A suction drain is typically used for 24 hours postoperatively to minimize hemarthrosis.
Light compressive dressing and cryotherapy are used to minimize swelling and encourage early joint motion.
TECH FIG 6 • A. A switching stick is placed into the posterolateral compartment under direct visualization. B. The posterolateral portal is made using needle localization. C. Arthroscopic photograph reveals needle localization for the establishment of the posterolateral portal. D. The shaver is placed in the posterolateral portal. E. Arthroscopic photograph showing the resection of synovium in the posterolateral compartment. F. Suction canister filter traps synovial biopsy specimen.
POSTOPERATIVE CARE
The patient is weight bearing as tolerated.
Continuous passive motion is advised in cases of complete synovectomy, advancing as tolerated over 1 to 3 days.
Physical therapy is initiated after removal of the suction drain. Closed-chain exercises are emphasized.
OUTCOMES
When comparing arthroscopic synovectomy to open synovectomy, the arthroscopic technique is associated with lower morbidity and more rapid return of function and lower rates of recurrence in rheumatoid, hemophilia, and other inflammatory arthritides.7,10,13 In addition, synovectomy can be more complete with accurate visualization of the posterior compartments.15
One study of 96 rheumatoid arthritic knees found significant decreases in pain and synovitis at an average of 4 years after arthroscopic synovectomy.11
Along with the use of rheumatoid medications, arthroscopic synovectomy can reduce inflammation and help preserve range of motion.2
Success rates in the relief of pain and swelling have been as high as 80% in the treatment of rheumatoid arthritis.10
Arthroscopic synovectomy has been used successfully in the treatment of PVNS.
In the past, open synovectomies led to stiffness and pain after the procedure.

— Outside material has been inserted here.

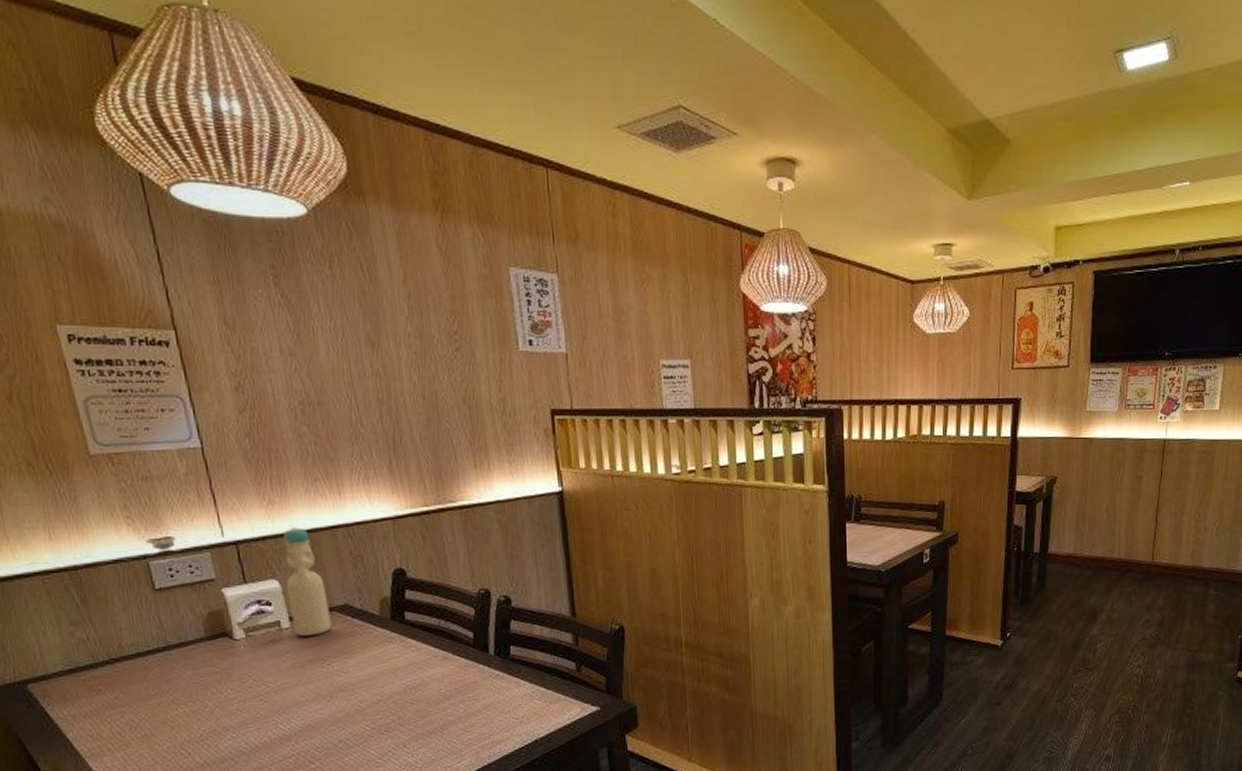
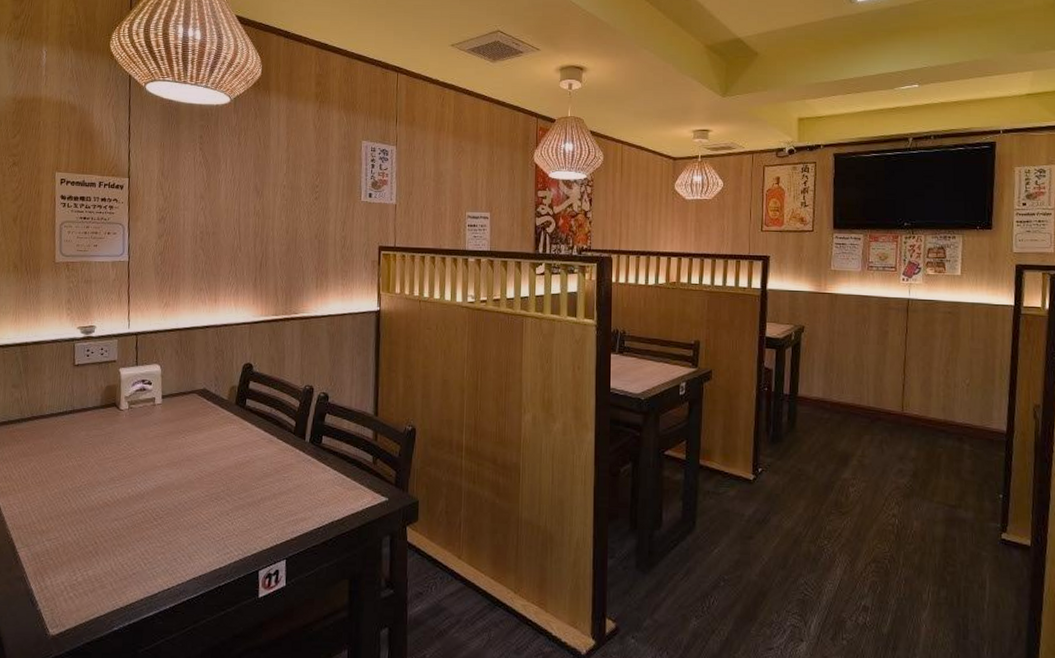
bottle: present [283,527,331,637] -> none [163,325,192,413]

In a series of 18 patients with diffuse PVNS, one third of the patients had a recurrence after open synovectomy, and in most patients the knee was manipulated in an attempt to decrease stiffness.4
Recurrence rates with arthroscopic synovectomy of PVNS have been as low as 11%, with improved range of motion.9
Localized PVNS has responded best to arthroscopic treatment.
Multiple series have reported no recurrences at follow-up after excision of the lesion.8,9,15
The procedure allows improved visualization of lesions and facilitates the discovery of small, localized forms of PVNS.
Hemophilic synovitis, also associated with aggressive joint destruction, has responded well symptomatically to arthroscopic synovectomy.
Unlike most forms of synovitis, this usually requires a short period of hospitalization because of the underlying systemic disorder.
The procedure has been effective in reducing recurrent hemarthrosis and maintaining range of motion.
However, joint deterioration continues to occur, although probably at a slower rate.14
COMPLICATIONS
Recurrent hemarthrosis, often requiring repeat aspirations or surgical irrigation and débridement
Loss of range of motio.
Joint stiffness and flexion contracture can be challenging to treat.
Dynamic bracing can be used.
Rare complications include infection, either superficial or intra-articular, neurovascular injury, rapid onset of joint arthrosis, or cruciate ligament damage.